Unfortunately, modern medicine has no specific method of treatment for fatty liver. The focus is on dealing with underlying conditions such as obesity, diabetes or high cholesterol levels that have triggered the problem. Here are a few natural remedies that you can adopt to deal with fatty liver disease.
- Regular physical exercise and a healthy diet can help you reach your ideal weight and this is one of the primary steps to deal with a fatty liver.
- Include lots of vegetables, fruits and whole grains in your diet. Eat smaller meals at short intervals, avoiding food that is rich in carbohydrates and fats.
- According to Ayurveda, fatty meat, fried and spicy food tends to produce heat and overstimulation and should be avoided by people with fatty liver. Instead, consume cooling substances and non-acidic fruits such as pomegranates, melons, pears and berries. Cook vegetables with light steaming and serve with a small amount of ghee.
Certain Ayurvedic remedies are considered useful in dealing with fatty liver.
One of the most effective liver-balancing remedies is Triphala. This, as the name indicates, is made up of 3 vital ingredients – Amalaki, Bibhitaki and Haritaki. This blend helps to detoxify the liver and stimulates the flow of bile and also has nutritional properties.
Known as Kardi or Karwi in Hindi, Kutki is a bitter root of the plant Picrorhizakurroa that grows in the Himalayan regions. This herb has a strong action on maintaining liver functions, promoting the secretion and flow of bile and also ensures the enzymes in the liver function optimally.

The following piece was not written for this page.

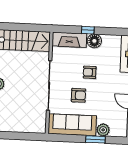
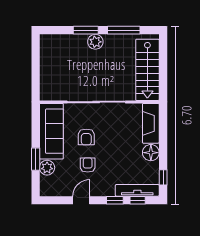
window: (88, 30) -> (163, 177), moved
armchair: (90, 72) -> (88, 165), moved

Although ginger is most well-known for its digestive properties, it also has strong anti-inflammatory and antioxidant actions. In recent times, laboratory studies on rats have shown ginger to have promising value in dealing with non-alcoholic fatty liver disease and this is believed to be because of the antioxidant action of ginger.
Kalmegh, obtained from the plant Andrographispaniculata, is considered an effective remedy for liver problems. It is said to have the property of removing the toxins accumulated within the liver and thus, helps in improving liver function. Besides, it acts on the gall bladder and stimulates its functioning, preventing defects related to the storage of the bile secreted from the liver.
Here are some expert tips to prevent the disease
- Avoid alcohol
- Exercise regularly
- Eat a healthy diet
- Get your liver function checked from a doctor who specialises in liver care, in case of any concerns.